Watkins provided a copy of his professional educator’s license to The Robesonian. The document is valid until 2018 and shows Watkins is certified to work as a superintendent. The N.C. Board of Education confirmed that Watkins does hold a valid educator’s license.
When contacted and told that Watkins was properly credentialed, Campbell initially apologized for misinterpreting the document, but later called The Robesonian and said that board member Loistine DeFreece told him that she had received a copy of his expired license in her packet.
The Robesonian began trying to contact other school board members for clarification, but it came from the state School Boards Association.
“The expired license is what we received from Dr. Watkins when he applied for the position, so that is the copy we mailed to the board when we sent all of his application materials to the board members,” said Scott Murray, an attorney for the North Carolina School Boards Association.
Watkins later provided his current license to the state association, which apparently did not forward it to the local system.
Watkins said that his “character and integrity as a person and as a professional” had been drawn into question.
“I have had a continuous and validated license to practice as an educator in North Carolina since 1980, which has never expired during my career as a public educator,” Watkins said in an email.
Watkins applied for the superintendent position on April 22, and was asked to fax information, including a copy of his educator’s license, to the North Carolina School Boards Association on June 16.
He said that the information that he provided was validated by the North Carolina School Boards Association and he could have clarified any misinterpretations before being offered the job.
According to the license, Watkins is also a certified principal, physical education instructor, health education instructor and curriculum instructional specialist. According to the the N.C. Board of Education, licenses expire, not the individual certifications.
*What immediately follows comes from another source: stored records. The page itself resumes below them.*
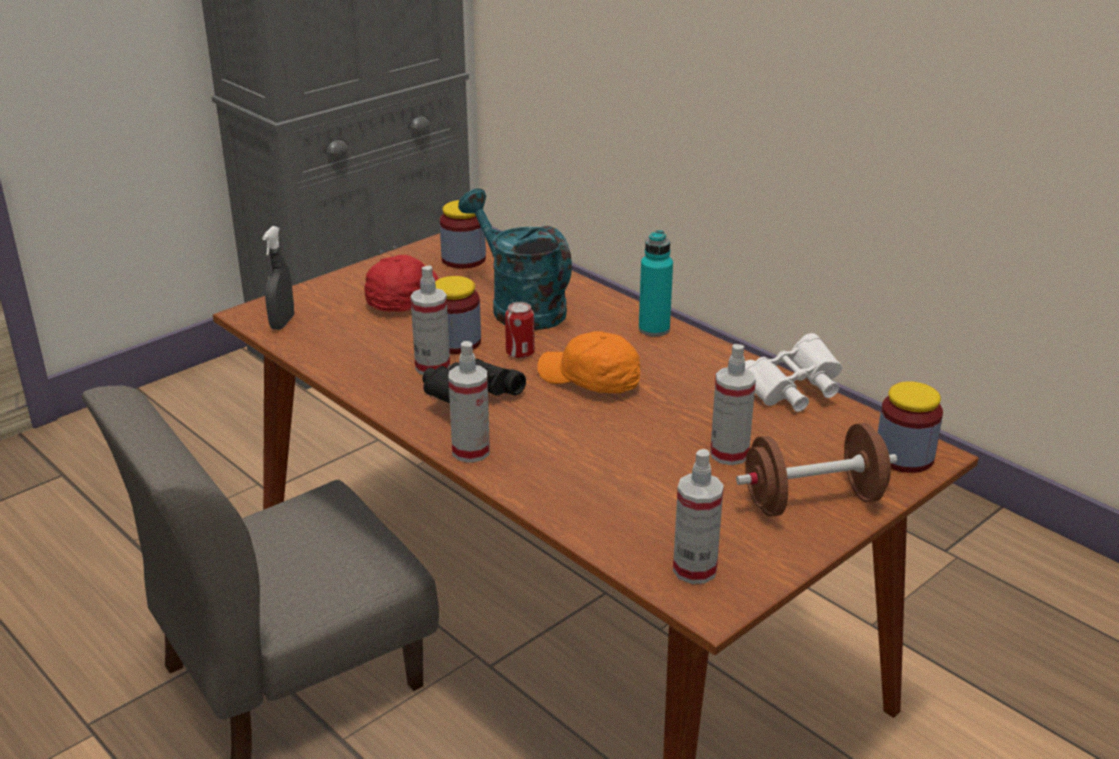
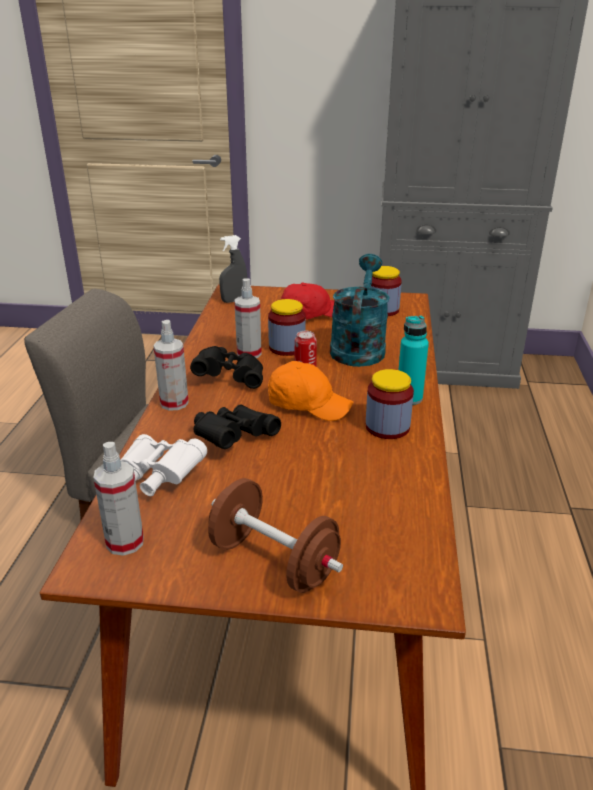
camera: 50 degrees right, 0 degrees up
(590, 380) = (308, 404): orange cap -> orange cap turned 120 degrees clockwise
(594, 445) = (233, 438): none -> black binoculars
(729, 454) = (291, 495): spray bottle -> none
(792, 392) = (417, 487): white binoculars -> white binoculars (156, 478)
(904, 457) = (402, 584): jar -> jar (387, 427)

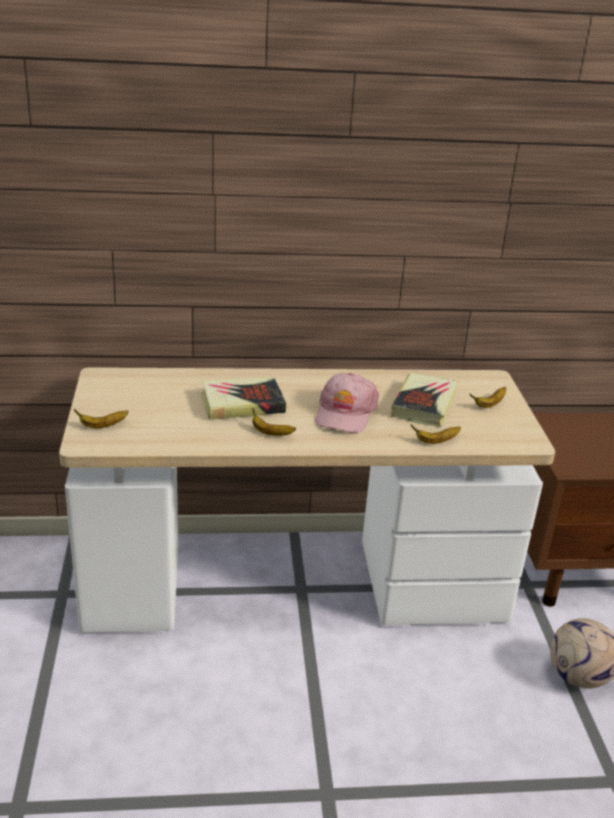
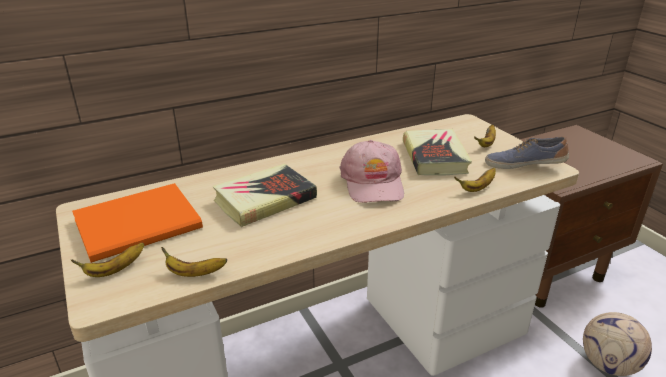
camera: 20 degrees left, 0 degrees up
(137, 398) = (142, 224): none -> orange book
(270, 433) = (317, 224): banana -> banana (194, 273)
(504, 433) = (524, 165): none -> shoe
Watkins has served as an assistant principal, principal, assistant superintendent of Human Resources and an associate superintendent for Administrative Services.
According to Tasha Oxendine, public information officer for the Public Schools of Robeson County, Watkins is still reviewing the contract he has been offered by the system. The school system is not obligated under state law to release the terms of his contract until it is signed.
Watkins’ appointment was approved by the board with five board members voting against and five voting in favor. Board Chairman Mike Smith broke the tie in favor of hiring Watkins.
The Robesonian had hoped to have an in-depth story this weekend about Watkins’ vision for the local school system, but he asked that he be given more time to answer questions that the newspaper submitted.